Sedatives/depressants can bring about:

  • Loss of coordination
  • Respiratory depression
  • Slowed reflexes
  • Slurred speech
  • Coma

Opioids can bring about:

  • Sleep deprivation or “nodding.”
  • Pinpoint/constricted pupils, watery or droopy eyes
  • Nausea, vomiting, constipation
  • Slow, slurred speech
  • Slow gait
  • Dry skin, itching, infections
  • Constant flu-like symptoms
  • Track marks (bruising at injection sites)

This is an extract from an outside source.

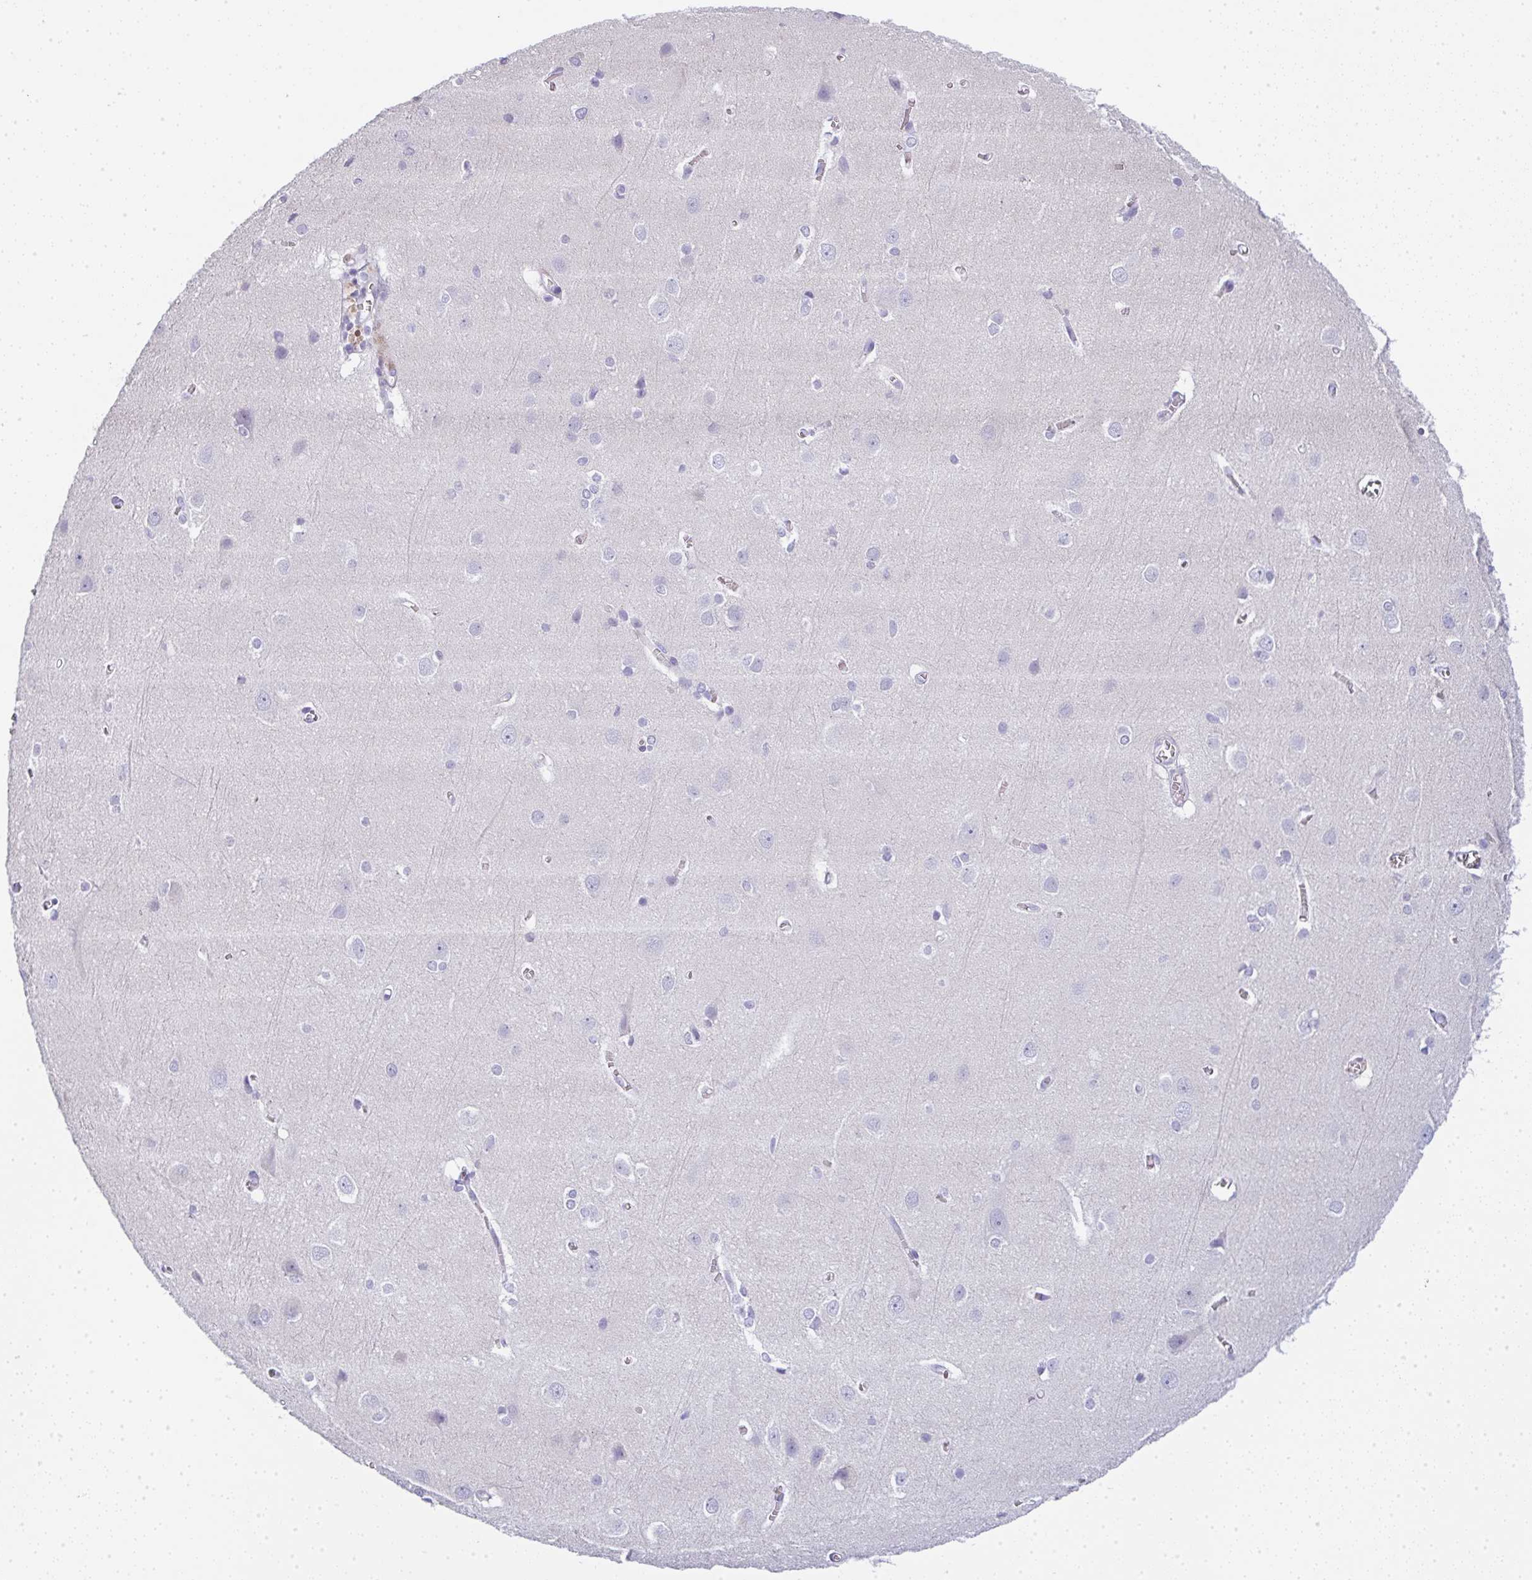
{"staining": {"intensity": "negative", "quantity": "none", "location": "none"}, "tissue": "cerebral cortex", "cell_type": "Endothelial cells", "image_type": "normal", "snomed": [{"axis": "morphology", "description": "Normal tissue, NOS"}, {"axis": "topography", "description": "Cerebral cortex"}], "caption": "A high-resolution histopathology image shows immunohistochemistry staining of benign cerebral cortex, which exhibits no significant staining in endothelial cells.", "gene": "LPAR4", "patient": {"sex": "male", "age": 37}}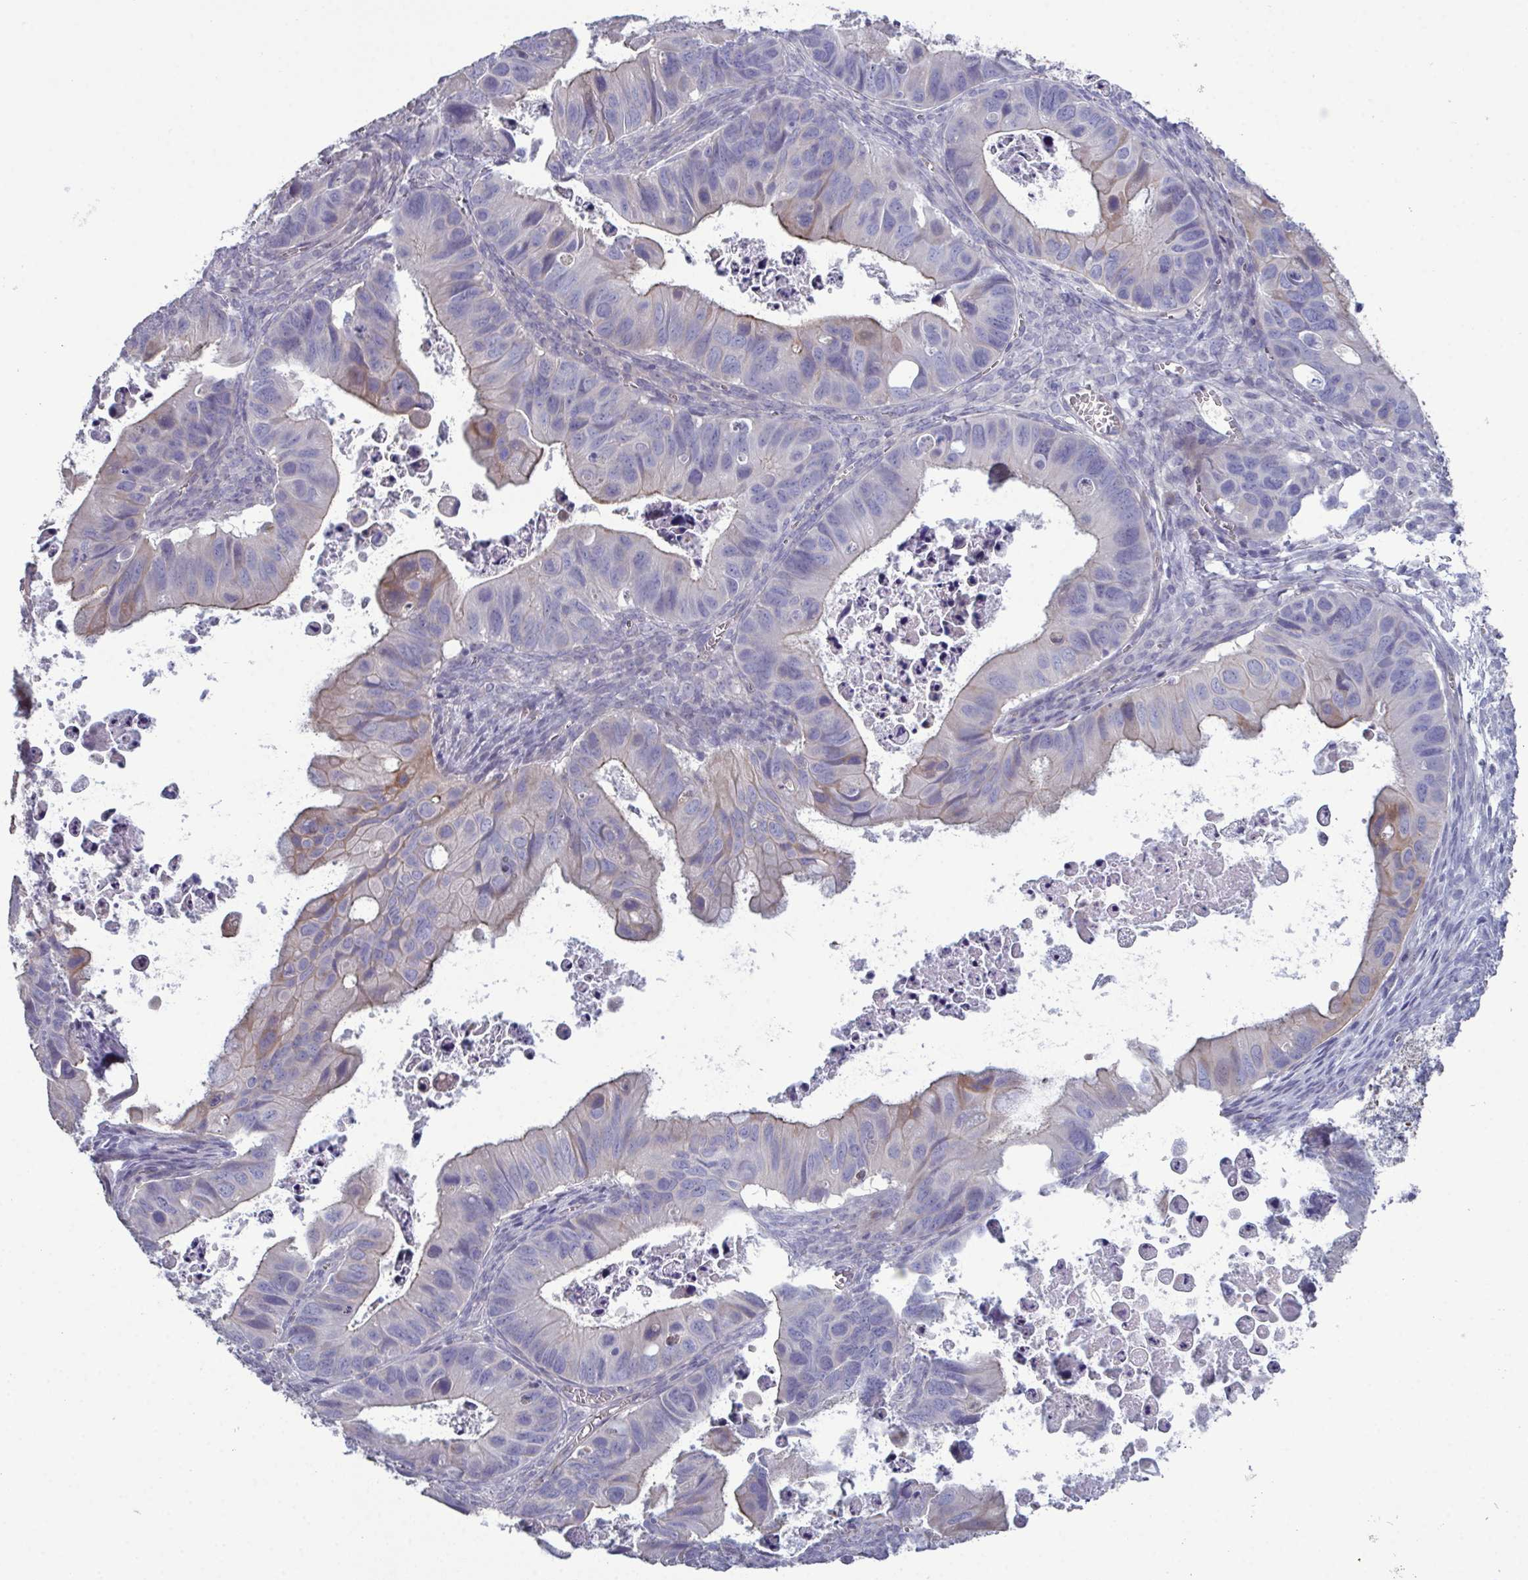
{"staining": {"intensity": "weak", "quantity": "<25%", "location": "cytoplasmic/membranous"}, "tissue": "ovarian cancer", "cell_type": "Tumor cells", "image_type": "cancer", "snomed": [{"axis": "morphology", "description": "Cystadenocarcinoma, mucinous, NOS"}, {"axis": "topography", "description": "Ovary"}], "caption": "DAB immunohistochemical staining of human mucinous cystadenocarcinoma (ovarian) shows no significant staining in tumor cells.", "gene": "GLDC", "patient": {"sex": "female", "age": 64}}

The unfortunate, but common misconception is that prescription drug use is safer than illegal drugs like cocaine and heroin: because it’s been prescribed, it’s “okay.” The problem with this ideology is doctors consistently prescribe and sometimes inadvertently over-prescribe narcotics, A: because they work, and B: because it’s easy. What this influx of prescription drugs does, however, is provide an underground stockpile of prescription opioids in the homes of our adolescents and their friends. As patients, start asking for non-narcotic alternatives. It makes no difference to the doctor but it may make the difference of life and death for you or someone in your family.

Start disposing of any unused medications and store those that are necessary in a secured place. Honestly, these days, the medicine cabinet should probably only be used for toothpaste and Tiger Balm.